BTC/USD Forex Signal – Thursday, May 3


Yesterday’s signals produced a short trade from the break of the bearish engulfing candlestick which rejected the bearish trend line (shown in the price chart below) late in the Asian session. The trade would still be open at present and its outcome uncertain as there is some intraday momentum against the Dollar.

Today’s BTC/USD Signals

Risk 0.75% per trade.

Trades may only be entered until 5pm Tokyo time, over the next 24-hour period.

Long Trades

  • Long entry after a bullish price action reversal on the H1 time frame following the next touch of $9,150, $9,003 or $8,893.

  • Put the stop loss 1 pip below the local swing low.

  • Adjust the stop loss to break even once the trade is $200 in profit by price.

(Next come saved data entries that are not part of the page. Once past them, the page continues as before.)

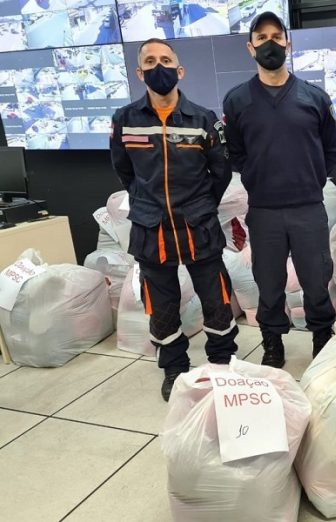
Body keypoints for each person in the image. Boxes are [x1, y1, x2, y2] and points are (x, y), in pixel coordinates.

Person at [110, 38, 237, 401]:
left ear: (179, 71)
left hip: (198, 226)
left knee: (216, 299)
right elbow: (123, 171)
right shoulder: (125, 120)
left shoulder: (202, 119)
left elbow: (221, 171)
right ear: (139, 73)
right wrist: (146, 202)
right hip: (152, 230)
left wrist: (200, 206)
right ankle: (175, 368)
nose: (158, 66)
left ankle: (222, 363)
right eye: (150, 61)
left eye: (165, 60)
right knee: (161, 307)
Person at [222, 12, 336, 368]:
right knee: (269, 284)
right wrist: (261, 177)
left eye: (277, 36)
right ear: (250, 47)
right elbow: (236, 152)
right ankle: (272, 343)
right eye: (262, 38)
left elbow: (332, 149)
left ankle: (322, 337)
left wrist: (309, 178)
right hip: (263, 211)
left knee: (317, 280)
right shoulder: (237, 100)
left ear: (288, 43)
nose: (270, 43)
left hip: (308, 207)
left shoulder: (314, 98)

  • Take off 50% of the position as profit when the trade is $200 in profit by price and leave the remainder of the position to ride.

  • The best method to identify a classic “price action reversal” is for an hourly candle to close, such as a pin bar, a doji, an outside or even just an engulfing candle with a higher close. You can exploit these levels or zones by watching the price action that occurs at the given levels.

    BTC/USD Analysis

    I wrote yesterday that I expected that the action was likely to be messy and hard to predict, so day traders might be wise to stand aside for the time being. I was wrong to some extent, the price has in fact made a move up, but has rejected the bearish trend line which I drew in the chart. The momentum seems relatively bullish, but this would have to be confirmed by a decisive break above the trend line. If the price does get established above there, it has space to rise higher as there are no obvious strong resistance levels until the big round number at $10,000 is reached. I have a bearish bias below the trend line, and a bullish bias above it.